§ **Problem description**
Pull every line that includes the word "years" out of the data below and copy it.

§ **Data records**
>>>

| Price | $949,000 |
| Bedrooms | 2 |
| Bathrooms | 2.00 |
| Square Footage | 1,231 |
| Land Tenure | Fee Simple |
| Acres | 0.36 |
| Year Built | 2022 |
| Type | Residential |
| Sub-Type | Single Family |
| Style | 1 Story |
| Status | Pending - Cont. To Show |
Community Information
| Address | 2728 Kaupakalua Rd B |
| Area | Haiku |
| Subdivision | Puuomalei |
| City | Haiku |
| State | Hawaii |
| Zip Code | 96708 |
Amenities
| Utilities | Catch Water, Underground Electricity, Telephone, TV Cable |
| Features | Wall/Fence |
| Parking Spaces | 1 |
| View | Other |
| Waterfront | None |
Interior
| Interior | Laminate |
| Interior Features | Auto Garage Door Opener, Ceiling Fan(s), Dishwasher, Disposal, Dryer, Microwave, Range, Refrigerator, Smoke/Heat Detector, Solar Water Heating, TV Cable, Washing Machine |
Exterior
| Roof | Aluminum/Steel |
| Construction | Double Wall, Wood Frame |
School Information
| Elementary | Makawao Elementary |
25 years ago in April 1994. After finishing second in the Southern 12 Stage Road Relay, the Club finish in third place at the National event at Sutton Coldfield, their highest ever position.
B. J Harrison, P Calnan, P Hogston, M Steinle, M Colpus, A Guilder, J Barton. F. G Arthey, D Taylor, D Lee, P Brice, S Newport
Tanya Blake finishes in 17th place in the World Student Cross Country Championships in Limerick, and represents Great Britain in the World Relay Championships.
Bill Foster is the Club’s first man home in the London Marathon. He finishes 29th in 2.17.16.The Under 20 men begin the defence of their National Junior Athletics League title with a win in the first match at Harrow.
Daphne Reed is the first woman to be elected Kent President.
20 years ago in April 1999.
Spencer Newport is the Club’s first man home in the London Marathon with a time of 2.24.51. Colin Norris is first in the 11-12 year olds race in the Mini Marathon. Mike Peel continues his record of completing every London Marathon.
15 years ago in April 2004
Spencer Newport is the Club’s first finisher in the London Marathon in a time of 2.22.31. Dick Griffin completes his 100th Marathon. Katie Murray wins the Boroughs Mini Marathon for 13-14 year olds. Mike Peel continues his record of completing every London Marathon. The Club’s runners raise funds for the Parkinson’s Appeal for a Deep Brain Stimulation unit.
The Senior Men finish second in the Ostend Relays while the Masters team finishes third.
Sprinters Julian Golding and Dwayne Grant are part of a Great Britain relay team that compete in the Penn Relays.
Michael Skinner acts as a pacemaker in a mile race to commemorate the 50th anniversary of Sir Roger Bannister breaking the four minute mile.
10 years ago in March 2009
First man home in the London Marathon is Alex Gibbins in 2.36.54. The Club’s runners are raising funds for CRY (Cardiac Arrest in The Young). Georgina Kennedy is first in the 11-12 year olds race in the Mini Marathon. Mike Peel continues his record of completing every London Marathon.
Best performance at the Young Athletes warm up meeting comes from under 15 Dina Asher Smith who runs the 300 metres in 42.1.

<<<

§ **Task output**
25 years ago in April 1994. After finishing second in the Southern 12 Stage Road Relay, the Club finish in third place at the National event at Sutton Coldfield, their highest ever position.
20 years ago in April 1999.
15 years ago in April 2004
10 years ago in March 2009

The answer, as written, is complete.